(Saved entries)
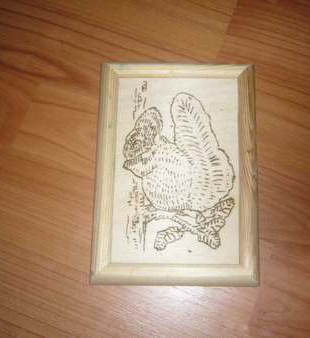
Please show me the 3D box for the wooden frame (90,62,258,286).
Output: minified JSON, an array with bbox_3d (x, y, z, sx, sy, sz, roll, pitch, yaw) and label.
[{"bbox_3d":[0.018,0.000,0.388,0.136,0.016,0.193,1,78,2],"label":"wooden frame"}]

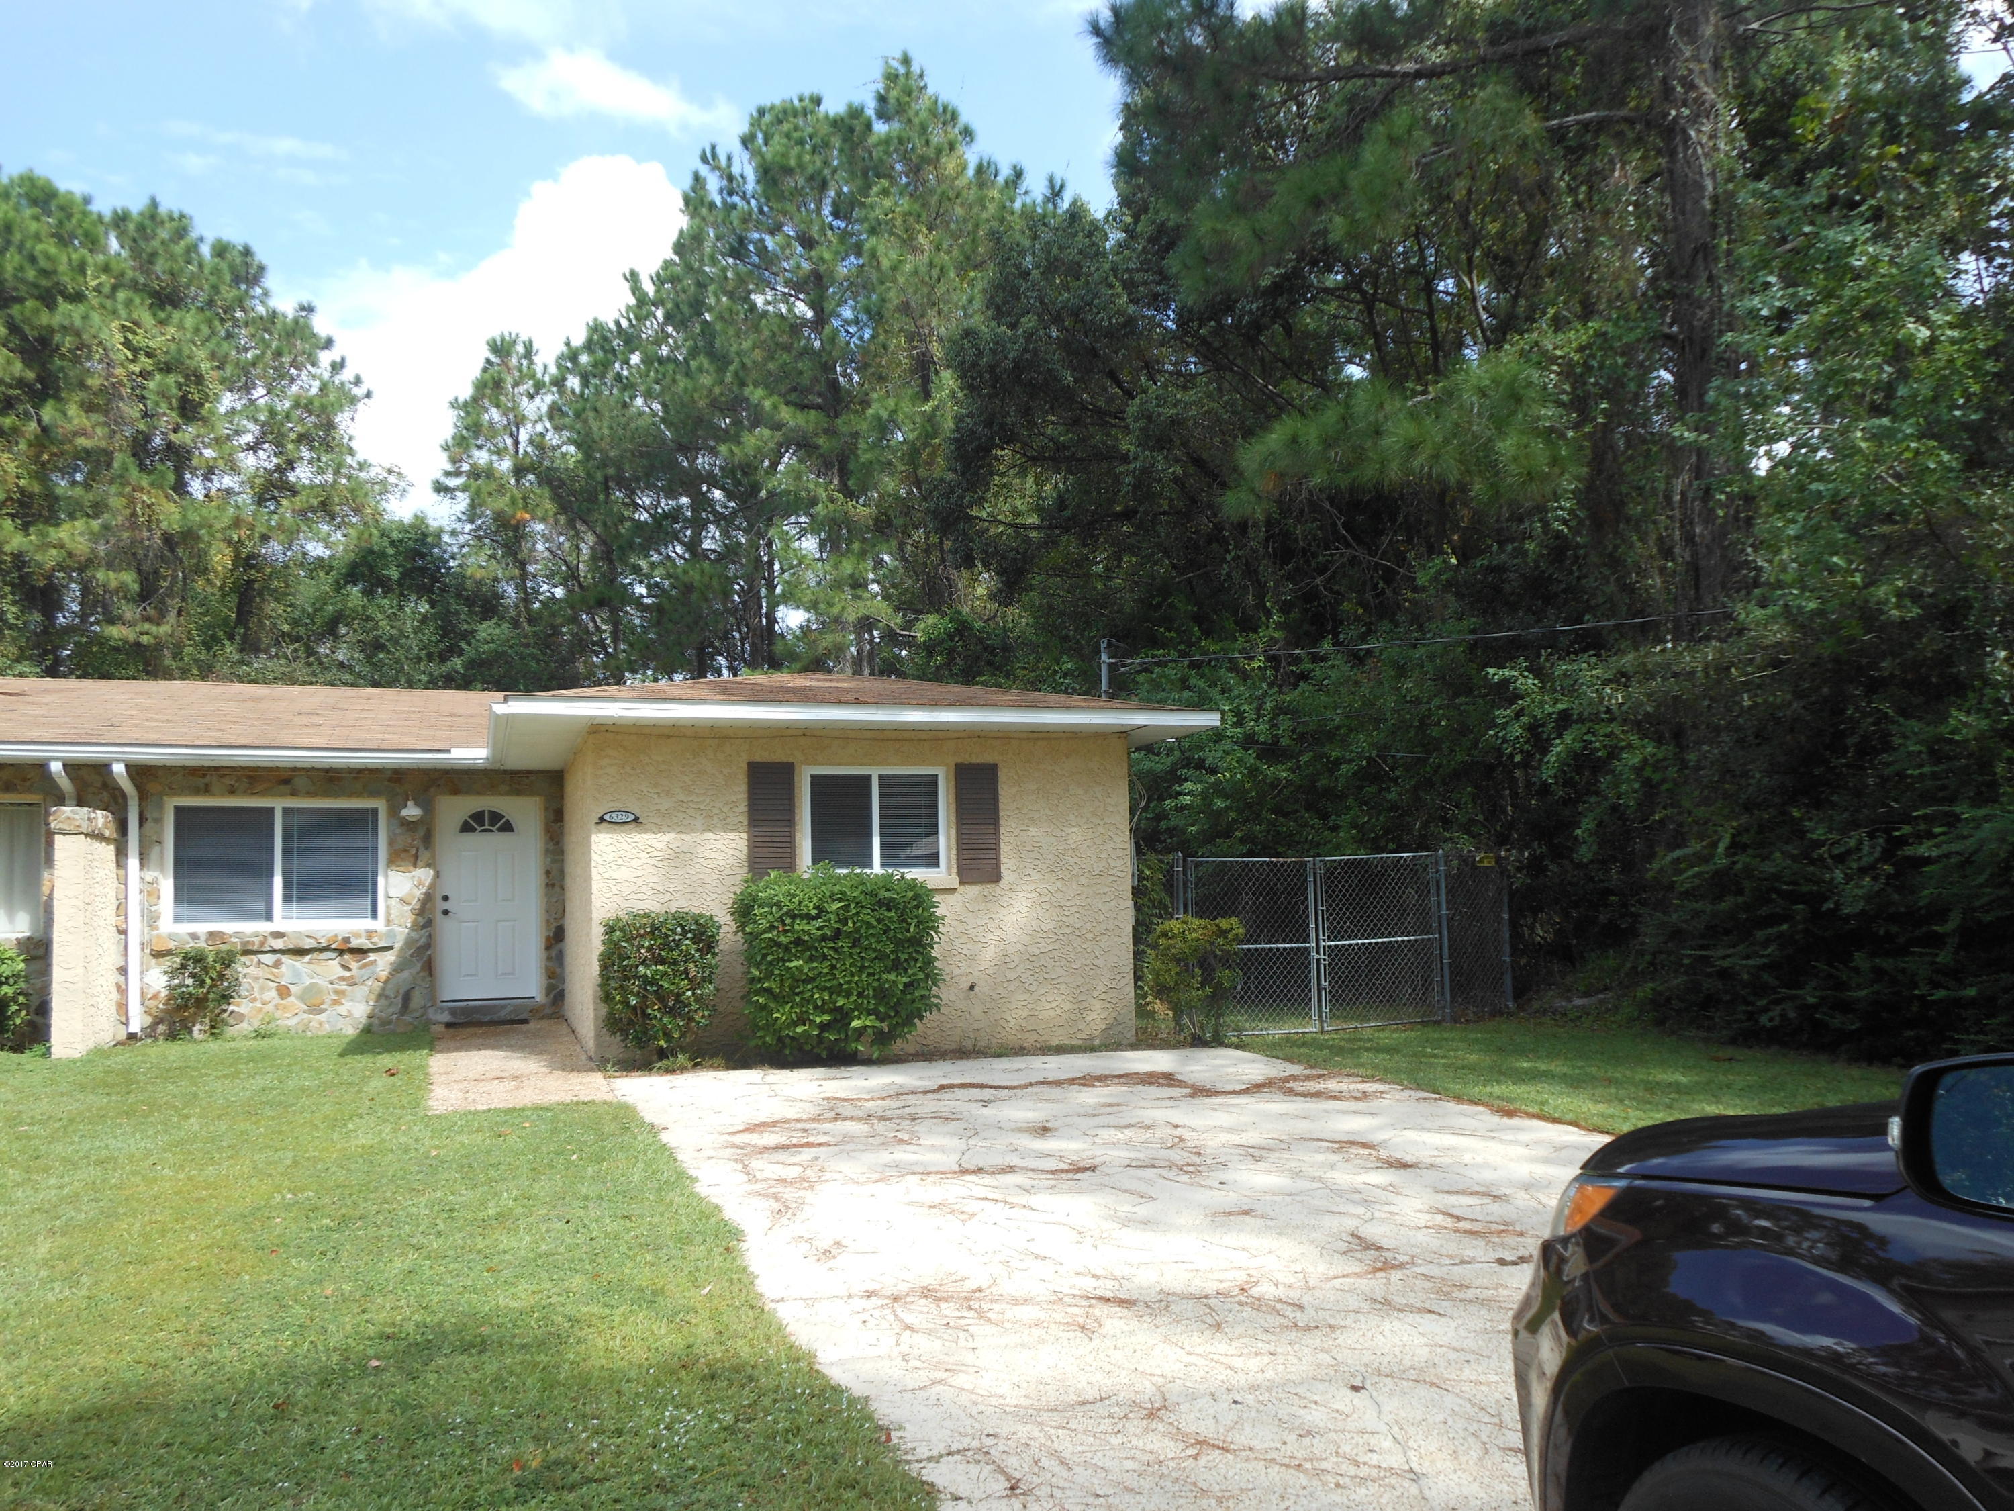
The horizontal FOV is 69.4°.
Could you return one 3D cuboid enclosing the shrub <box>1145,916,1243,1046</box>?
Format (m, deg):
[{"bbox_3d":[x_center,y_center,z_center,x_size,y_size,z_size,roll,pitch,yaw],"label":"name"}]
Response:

• WHAT THE EXERCISE ASKS:
Write out the data above exactly as it appears, but without any image.

• ANSWER TO THIS EXERCISE:
Please show me the 3D box for the wooden frame (90,62,258,286).
Output: minified JSON, an array with bbox_3d (x, y, z, sx, sy, sz, roll, pitch, yaw) and label.
[{"bbox_3d":[0.018,0.000,0.388,0.136,0.016,0.193,1,78,2],"label":"wooden frame"}]

The horizontal FOV is 69.4°.
Could you return one 3D cuboid enclosing the shrub <box>1145,916,1243,1046</box>?
Format (m, deg):
[{"bbox_3d":[x_center,y_center,z_center,x_size,y_size,z_size,roll,pitch,yaw],"label":"name"}]
Response:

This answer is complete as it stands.